En 2008, il a été rapporté que Crow avait commencé à sortir avec le producteur de films et et Elizabeth Hurley's ex Steve Bing après avoir prétendument été présenté par un ami commun Jennifer Aniston fin 2007. "Il y a quelques semaines, les choses sont devenues un peu plus intimes entre eux", a déclaré une source Star en mars de cette année-là. "Ils sont vraiment liés - ils ont plus en commun qu'on ne le pensait."

Après avoir enrôlé un ami de longue date et un membre occasionnel du groupe Clapton Doyle Bramhall II à la production de son album de 2010 100 milles de Memphis, Crow a fait passer sa relation avec le producteur au niveau supérieur, faisant leur première apparition publique ensemble au bal du printemps 2011 de la Society of Memorial Sloan Kettering Cancer Center. Ce mai, en parlant avec Magazine Prévention, elle a parlé de sa relation avec un producteur anonyme, racontant à la publication qu'il était "très bien" avec ses deux garçons. "J'ai été impliquée avec des gens et leurs enfants, et si la relation ne fonctionne pas, c'est un déchirement", a-t-elle poursuivi. « Donc, je garde la relation basée sur les amis lorsque nous sommes avec les enfants. Heureusement, nous avons de bonnes bases, nous nous connaissons depuis quinze ans. " On ne sait pas quand les deux ont officiellement décidé de se séparer, mais en 2014, elle faisait la promotion de son dernier album, 2013's Se sent comme à la maison, une femme célibataire.


Voir la vidéo: This Video Will Leave You SPEECHLESS - One of The Most Eye Opening Motivational Videos Ever (Juillet 2022).


Commentaires:

  1. Mikashura

    Je veux m'orienter en choisissant uniquement à mon goût.
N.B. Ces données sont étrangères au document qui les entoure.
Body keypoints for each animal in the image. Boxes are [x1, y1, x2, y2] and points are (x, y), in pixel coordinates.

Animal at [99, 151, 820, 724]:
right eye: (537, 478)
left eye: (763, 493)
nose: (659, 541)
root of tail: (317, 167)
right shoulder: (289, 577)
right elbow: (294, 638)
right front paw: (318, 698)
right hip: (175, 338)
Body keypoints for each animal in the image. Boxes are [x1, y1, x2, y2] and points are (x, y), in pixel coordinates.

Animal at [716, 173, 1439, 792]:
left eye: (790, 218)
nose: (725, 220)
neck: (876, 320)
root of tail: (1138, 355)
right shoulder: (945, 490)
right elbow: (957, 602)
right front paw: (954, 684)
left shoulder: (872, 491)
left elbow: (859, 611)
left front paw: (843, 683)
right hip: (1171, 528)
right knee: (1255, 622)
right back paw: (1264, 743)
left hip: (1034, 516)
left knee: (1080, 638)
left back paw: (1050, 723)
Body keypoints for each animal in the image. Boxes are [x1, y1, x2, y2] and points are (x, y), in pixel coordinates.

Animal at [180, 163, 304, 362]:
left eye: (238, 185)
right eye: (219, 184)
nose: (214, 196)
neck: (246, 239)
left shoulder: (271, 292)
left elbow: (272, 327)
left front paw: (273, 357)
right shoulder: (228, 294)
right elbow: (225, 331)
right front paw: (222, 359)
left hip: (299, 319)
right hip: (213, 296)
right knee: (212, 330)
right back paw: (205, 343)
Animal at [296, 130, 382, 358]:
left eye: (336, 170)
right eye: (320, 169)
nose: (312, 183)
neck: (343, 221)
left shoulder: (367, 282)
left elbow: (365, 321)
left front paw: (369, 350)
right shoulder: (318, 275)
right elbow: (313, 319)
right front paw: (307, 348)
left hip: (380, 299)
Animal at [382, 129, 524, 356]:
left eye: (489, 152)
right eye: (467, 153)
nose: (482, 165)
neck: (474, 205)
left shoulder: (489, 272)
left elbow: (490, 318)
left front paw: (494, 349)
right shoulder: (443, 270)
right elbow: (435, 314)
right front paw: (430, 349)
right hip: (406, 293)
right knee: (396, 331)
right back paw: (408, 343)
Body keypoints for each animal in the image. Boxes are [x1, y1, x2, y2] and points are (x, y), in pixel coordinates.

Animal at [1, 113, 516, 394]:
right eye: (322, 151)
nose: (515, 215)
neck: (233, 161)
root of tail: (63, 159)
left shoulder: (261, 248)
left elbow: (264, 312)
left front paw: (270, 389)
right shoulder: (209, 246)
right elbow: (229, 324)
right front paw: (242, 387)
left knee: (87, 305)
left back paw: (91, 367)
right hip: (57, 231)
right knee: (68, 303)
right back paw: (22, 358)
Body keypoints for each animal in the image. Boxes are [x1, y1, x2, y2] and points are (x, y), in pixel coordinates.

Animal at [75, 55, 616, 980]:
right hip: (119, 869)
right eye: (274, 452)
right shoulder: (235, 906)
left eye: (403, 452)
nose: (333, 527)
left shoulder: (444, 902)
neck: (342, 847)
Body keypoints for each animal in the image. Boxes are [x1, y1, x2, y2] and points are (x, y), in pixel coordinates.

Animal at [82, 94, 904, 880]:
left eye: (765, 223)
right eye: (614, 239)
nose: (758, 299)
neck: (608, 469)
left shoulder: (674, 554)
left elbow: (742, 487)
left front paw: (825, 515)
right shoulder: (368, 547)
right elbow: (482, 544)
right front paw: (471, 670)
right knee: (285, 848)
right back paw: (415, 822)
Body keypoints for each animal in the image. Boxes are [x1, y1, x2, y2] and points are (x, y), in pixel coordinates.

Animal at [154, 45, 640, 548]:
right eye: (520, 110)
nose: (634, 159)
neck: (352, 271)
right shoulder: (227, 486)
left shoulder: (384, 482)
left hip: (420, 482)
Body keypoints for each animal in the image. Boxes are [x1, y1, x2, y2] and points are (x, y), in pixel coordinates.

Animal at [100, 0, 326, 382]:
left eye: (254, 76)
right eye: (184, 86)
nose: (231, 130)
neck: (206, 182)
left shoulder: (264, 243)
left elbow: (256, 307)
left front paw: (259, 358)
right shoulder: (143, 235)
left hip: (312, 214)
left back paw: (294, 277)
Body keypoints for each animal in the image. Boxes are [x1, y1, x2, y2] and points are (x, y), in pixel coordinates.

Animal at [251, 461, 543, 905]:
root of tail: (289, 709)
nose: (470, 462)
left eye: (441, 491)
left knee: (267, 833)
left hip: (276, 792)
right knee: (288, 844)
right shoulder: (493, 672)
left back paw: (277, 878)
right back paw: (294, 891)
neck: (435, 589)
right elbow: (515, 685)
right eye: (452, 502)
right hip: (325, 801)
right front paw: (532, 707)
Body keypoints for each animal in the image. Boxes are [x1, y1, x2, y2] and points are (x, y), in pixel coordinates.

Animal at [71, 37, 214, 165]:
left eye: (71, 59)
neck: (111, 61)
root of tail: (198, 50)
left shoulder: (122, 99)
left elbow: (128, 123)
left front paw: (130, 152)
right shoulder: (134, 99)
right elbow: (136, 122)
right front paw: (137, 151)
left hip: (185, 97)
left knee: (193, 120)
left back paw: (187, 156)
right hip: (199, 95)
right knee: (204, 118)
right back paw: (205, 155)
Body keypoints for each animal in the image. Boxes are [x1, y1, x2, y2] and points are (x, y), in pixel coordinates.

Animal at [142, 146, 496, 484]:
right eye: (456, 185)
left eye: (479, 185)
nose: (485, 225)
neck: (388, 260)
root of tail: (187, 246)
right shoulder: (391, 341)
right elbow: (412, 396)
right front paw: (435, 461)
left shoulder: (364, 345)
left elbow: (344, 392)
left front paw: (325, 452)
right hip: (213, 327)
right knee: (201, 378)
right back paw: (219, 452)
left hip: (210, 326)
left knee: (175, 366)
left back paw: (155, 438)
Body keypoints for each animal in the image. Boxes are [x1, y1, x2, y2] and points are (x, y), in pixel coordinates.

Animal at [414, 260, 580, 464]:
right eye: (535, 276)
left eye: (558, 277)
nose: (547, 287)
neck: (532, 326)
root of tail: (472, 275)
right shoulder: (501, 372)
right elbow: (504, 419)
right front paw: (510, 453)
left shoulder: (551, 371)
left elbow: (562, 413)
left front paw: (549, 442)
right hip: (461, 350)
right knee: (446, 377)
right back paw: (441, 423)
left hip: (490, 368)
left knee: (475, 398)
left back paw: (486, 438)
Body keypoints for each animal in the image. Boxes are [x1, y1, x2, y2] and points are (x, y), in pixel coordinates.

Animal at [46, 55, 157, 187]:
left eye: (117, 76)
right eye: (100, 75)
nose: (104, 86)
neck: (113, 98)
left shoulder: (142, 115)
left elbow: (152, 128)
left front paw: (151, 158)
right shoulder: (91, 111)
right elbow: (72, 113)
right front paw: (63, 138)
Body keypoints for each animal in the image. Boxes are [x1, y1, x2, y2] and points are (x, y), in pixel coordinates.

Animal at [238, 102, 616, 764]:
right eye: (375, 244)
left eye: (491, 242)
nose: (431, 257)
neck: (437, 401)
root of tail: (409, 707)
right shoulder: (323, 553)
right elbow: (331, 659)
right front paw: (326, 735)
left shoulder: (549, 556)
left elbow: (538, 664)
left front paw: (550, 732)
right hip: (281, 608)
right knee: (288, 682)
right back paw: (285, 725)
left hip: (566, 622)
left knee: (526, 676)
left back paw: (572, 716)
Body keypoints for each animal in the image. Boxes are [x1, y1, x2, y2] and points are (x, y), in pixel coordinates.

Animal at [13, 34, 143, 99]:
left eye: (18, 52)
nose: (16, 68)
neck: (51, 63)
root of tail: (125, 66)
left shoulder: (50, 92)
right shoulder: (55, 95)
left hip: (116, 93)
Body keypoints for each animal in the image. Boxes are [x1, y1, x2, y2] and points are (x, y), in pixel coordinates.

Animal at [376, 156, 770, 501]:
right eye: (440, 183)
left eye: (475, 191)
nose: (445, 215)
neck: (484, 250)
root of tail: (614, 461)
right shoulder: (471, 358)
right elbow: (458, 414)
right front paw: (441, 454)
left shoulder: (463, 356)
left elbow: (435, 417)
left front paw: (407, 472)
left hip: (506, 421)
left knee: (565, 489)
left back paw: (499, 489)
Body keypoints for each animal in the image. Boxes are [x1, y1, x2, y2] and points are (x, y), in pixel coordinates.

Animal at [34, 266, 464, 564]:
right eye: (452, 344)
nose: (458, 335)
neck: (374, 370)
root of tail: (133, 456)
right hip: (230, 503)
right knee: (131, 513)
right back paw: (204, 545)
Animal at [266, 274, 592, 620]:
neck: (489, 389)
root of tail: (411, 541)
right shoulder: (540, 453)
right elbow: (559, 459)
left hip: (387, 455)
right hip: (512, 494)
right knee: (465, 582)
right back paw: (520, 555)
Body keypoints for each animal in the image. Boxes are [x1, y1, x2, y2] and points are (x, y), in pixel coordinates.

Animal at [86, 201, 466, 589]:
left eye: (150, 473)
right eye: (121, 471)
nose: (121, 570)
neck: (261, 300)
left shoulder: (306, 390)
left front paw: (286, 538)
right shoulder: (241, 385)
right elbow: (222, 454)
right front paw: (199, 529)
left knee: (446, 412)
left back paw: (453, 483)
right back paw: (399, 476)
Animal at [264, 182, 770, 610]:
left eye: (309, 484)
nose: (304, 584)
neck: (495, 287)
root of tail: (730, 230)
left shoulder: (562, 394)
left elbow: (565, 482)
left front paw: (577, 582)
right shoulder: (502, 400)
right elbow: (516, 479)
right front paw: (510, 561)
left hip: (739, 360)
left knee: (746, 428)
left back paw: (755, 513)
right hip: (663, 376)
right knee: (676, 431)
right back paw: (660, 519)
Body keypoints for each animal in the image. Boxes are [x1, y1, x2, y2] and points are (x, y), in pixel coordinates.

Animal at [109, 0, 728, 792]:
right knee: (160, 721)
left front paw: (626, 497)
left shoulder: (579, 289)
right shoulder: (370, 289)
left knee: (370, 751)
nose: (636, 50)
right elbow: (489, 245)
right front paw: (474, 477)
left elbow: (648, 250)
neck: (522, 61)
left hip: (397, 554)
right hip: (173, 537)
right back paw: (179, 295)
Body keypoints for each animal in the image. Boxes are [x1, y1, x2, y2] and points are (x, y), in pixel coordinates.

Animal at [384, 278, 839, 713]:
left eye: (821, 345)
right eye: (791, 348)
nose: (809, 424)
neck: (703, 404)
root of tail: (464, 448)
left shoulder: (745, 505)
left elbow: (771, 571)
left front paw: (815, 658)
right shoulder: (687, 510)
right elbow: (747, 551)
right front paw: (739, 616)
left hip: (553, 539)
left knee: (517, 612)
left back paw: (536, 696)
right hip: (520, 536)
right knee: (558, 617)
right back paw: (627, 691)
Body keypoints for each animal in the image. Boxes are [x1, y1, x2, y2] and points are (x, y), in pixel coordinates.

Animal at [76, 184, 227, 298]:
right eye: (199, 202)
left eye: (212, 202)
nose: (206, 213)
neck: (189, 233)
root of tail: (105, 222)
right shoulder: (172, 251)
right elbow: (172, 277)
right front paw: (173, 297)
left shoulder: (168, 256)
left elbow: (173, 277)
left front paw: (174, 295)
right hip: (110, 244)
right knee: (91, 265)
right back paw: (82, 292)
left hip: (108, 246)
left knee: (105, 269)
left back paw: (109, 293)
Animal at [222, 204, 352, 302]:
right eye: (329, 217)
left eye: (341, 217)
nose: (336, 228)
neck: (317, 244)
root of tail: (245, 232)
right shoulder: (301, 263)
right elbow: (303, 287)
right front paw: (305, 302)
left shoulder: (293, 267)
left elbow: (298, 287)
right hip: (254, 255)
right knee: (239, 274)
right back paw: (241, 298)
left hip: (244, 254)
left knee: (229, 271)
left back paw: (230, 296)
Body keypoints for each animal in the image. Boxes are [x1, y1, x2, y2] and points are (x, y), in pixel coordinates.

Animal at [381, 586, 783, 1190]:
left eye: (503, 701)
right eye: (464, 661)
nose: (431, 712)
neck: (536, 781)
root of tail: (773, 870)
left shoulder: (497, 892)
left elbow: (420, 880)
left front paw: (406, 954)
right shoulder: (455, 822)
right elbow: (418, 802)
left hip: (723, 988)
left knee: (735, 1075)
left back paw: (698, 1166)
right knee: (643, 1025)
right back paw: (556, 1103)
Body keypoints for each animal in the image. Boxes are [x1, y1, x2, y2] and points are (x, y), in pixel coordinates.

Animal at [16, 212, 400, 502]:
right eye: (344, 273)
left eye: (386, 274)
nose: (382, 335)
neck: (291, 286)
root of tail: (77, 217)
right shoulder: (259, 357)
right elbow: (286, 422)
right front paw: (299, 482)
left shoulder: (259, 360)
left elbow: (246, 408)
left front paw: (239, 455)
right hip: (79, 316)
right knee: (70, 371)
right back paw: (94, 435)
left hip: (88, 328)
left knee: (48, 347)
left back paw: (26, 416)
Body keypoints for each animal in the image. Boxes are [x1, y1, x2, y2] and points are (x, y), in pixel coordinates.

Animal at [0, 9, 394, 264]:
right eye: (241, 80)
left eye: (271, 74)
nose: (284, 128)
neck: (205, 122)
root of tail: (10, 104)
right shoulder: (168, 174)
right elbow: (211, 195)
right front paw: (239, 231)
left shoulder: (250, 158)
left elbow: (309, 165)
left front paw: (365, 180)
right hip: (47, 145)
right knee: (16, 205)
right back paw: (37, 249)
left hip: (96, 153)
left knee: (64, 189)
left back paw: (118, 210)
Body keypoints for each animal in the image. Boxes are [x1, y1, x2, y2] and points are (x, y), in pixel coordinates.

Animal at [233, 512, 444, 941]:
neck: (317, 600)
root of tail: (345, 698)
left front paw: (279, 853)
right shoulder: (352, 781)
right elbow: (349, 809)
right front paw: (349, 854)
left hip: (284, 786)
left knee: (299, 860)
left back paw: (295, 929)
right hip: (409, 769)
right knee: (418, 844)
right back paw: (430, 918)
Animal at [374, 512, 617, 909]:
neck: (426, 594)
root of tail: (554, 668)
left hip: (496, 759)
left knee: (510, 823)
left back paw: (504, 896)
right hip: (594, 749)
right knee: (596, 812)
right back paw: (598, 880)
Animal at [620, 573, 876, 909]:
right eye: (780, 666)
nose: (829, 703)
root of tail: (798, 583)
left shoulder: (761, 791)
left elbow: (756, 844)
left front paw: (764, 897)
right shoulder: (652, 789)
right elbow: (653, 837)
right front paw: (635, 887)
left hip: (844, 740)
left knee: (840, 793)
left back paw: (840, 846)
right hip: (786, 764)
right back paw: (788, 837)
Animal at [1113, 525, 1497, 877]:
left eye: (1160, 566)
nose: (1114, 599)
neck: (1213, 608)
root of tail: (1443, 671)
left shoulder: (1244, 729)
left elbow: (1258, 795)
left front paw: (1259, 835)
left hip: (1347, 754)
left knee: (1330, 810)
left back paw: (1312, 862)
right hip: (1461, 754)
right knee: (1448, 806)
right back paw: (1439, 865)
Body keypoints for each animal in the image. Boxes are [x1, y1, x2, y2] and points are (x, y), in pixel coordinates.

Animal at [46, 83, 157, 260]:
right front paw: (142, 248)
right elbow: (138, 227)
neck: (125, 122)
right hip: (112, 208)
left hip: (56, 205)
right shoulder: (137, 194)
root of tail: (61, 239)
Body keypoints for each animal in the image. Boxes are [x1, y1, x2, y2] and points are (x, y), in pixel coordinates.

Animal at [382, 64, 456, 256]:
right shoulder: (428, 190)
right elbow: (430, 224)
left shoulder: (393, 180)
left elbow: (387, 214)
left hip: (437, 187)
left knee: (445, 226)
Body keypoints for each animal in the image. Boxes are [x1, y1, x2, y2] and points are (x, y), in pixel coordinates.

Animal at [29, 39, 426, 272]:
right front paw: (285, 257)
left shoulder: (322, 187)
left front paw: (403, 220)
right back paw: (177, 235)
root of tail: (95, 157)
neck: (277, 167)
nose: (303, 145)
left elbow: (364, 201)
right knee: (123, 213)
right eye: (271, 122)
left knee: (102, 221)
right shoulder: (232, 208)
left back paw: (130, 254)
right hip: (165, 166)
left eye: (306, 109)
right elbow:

Il n'y a aucun autre critère pour la musique publiée sur cette page. Quelque chose à mon avis convient plus à l'écoute du matin. Quelque chose pour la soirée.

  2. Balabar

    Cette opinion très précieuse

  3. Ferg

    Vous n'êtes pas correcte. Écrivez-moi dans PM.

  4. Kirkly

    Je saurai, je remercie pour l'information.

  5. Brandon

    Totalement d'accord avec elle. Je pense que c'est une excellente idée. Je suis d'accord avec toi.

  6. Fridolf

    A mon avis, ils ont tort. Je propose d'en discuter. Écrivez-moi en MP, parlez.